| READING PASSAGE |
Dealer jailed for importing cattle infected with FMD

A livestock dealer who imported sheep infected with foot- and-mouth disease last year has been jailed for three months.

A livestock dealer who imported sheep infected with foot- and-mouth disease last year has been jailed for three months.

At Dublin District Court, Judge Gerard Haughton said the consequences of John Walsh's actions had "devastated" tourism and agriculture. "The entire country is well aware as to what occurred and will be paying for it for a very considerable period of time," he said.

Walsh (51), with addresses at Warwick Square, Carlisle, England and Longford House, Clareen, Co Offaly, pleaded guilty to two charges of importing 279 animals without veterinary certificates and two charges of importing without notifying the Department of Agriculture, contrary to European Union regulations. He was sentenced to three months on each charge, to run concurrently. He had already spent almost seven months in custody awaiting trial.

Det Sgt John Colgan of the National Bureau of Criminal Investigation read from two statements in which Walsh described how he began buying the sheep at marts near Carlisle on February 14th last year and tried to send a herd of 215 by boat from Stranraer to Belfast using a veterinary cert issued to him the previous week for a different herd of 170.

READ MORE

When the shipment was stopped, he took them back, bought more sheep, hired a different lorry and driver and got a fresh certificate for 291 animals but left Britain on February 18th with 393.

| STORED DATA |
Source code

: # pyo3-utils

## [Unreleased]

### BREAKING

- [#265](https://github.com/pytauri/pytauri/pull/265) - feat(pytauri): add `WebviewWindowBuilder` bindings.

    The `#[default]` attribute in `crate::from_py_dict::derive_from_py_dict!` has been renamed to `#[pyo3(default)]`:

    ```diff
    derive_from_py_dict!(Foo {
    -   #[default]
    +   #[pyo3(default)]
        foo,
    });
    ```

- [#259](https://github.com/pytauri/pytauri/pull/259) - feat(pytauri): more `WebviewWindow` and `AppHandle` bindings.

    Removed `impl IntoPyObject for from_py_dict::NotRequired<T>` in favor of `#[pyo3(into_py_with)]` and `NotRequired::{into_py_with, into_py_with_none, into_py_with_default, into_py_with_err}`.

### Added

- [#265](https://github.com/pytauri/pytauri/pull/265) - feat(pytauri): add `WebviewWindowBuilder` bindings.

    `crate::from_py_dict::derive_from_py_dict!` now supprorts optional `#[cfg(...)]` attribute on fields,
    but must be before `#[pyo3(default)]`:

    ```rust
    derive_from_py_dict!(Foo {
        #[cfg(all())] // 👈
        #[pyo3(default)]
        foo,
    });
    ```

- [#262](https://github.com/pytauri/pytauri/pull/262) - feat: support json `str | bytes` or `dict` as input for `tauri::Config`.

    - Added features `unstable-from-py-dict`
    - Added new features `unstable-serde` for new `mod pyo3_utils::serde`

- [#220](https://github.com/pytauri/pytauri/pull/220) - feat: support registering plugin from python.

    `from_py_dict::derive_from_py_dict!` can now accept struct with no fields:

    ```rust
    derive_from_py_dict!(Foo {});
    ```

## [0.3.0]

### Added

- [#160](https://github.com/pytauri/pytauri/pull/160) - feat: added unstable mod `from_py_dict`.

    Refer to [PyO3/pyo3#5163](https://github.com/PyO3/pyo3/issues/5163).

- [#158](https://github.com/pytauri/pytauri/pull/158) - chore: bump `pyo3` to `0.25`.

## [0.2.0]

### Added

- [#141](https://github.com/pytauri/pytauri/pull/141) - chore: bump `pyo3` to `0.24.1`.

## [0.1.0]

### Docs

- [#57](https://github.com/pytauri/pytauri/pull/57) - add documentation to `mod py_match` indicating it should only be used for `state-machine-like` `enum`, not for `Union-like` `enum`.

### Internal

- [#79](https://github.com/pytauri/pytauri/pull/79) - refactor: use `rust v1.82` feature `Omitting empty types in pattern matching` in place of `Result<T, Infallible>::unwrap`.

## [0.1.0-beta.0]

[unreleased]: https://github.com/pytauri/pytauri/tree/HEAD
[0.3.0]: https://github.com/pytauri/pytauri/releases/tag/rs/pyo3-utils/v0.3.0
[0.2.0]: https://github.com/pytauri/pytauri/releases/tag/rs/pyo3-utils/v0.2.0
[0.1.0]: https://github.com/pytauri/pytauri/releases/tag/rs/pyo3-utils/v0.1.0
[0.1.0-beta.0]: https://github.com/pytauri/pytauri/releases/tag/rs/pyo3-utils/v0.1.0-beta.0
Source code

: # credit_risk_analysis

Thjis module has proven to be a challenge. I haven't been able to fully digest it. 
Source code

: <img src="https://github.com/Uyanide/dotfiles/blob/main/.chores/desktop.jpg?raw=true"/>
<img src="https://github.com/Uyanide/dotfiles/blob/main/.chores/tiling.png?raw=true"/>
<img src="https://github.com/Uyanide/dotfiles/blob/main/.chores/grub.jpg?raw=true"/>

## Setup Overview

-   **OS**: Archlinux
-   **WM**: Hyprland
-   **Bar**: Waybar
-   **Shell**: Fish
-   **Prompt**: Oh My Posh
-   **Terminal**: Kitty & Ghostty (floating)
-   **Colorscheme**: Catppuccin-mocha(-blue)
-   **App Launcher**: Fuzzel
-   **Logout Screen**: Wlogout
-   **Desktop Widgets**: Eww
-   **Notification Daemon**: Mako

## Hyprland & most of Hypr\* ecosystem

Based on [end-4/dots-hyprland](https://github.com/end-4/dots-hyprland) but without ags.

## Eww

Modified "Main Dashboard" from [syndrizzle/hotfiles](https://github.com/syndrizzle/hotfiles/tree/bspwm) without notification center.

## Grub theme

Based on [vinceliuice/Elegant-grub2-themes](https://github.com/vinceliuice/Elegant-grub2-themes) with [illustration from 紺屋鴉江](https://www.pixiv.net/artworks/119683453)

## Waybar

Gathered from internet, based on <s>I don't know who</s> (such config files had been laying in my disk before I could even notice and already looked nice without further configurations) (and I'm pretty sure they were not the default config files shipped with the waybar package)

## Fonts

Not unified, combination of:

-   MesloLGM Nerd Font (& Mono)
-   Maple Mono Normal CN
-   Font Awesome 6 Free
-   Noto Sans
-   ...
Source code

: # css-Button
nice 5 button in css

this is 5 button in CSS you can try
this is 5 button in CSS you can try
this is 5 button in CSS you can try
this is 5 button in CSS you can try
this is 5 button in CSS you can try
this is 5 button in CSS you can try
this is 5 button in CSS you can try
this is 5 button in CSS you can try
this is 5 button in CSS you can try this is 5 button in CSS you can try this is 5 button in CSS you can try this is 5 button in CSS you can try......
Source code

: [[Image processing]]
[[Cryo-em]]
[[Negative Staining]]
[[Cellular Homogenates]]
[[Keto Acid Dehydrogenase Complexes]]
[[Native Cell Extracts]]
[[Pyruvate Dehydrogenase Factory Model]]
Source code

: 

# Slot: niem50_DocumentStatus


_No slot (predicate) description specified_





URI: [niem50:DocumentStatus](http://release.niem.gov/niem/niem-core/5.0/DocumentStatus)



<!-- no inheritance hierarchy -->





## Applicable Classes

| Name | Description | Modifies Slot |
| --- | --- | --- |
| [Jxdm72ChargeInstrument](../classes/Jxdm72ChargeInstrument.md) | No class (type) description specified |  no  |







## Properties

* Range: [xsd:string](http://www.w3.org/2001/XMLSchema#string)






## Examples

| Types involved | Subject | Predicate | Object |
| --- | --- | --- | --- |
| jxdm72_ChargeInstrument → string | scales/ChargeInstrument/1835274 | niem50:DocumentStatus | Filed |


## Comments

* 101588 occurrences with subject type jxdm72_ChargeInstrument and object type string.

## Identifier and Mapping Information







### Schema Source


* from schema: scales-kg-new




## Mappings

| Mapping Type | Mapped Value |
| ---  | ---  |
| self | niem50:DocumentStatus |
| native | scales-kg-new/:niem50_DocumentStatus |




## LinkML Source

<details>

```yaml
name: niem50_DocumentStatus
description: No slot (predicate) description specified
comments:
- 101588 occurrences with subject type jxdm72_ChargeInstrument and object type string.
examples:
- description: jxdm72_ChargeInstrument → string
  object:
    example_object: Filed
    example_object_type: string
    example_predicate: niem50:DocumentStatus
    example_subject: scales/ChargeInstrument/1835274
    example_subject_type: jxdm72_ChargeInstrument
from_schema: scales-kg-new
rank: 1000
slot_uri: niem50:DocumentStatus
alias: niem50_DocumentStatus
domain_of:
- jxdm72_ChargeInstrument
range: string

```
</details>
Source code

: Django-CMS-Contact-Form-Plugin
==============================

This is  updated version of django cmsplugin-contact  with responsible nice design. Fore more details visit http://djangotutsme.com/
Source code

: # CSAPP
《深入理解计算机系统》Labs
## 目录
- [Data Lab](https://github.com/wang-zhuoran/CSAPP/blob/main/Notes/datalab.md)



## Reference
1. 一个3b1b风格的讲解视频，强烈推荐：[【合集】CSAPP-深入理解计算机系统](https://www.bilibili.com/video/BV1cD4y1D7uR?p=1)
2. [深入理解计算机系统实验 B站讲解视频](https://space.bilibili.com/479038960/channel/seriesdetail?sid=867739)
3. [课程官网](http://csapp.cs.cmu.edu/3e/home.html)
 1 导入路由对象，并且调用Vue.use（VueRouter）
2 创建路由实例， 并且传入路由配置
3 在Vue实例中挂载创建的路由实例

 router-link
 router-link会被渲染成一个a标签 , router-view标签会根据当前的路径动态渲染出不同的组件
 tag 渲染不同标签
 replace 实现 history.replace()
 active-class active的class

| USING THE INFORMATION |
1. In the article about the livestock dealer, in which court was the dealer sentenced?
2. Rewrite the article about the livestock dealer, starting with "Det Sgt John" and going on through "herd of 170.", with "boat" changed to "ferry".
The entries are not needed for any of this work.

| RESPONSES IN ORDER |
1. Dublin District Court

2.
Det Sgt John Colgan of the National Bureau of Criminal Investigation read from two statements in which Walsh described how he began buying the sheep at marts near Carlisle on February 14th last year and tried to send a herd of 215 by ferry from Stranraer to Belfast using a veterinary cert issued to him the previous week for a different herd of 170.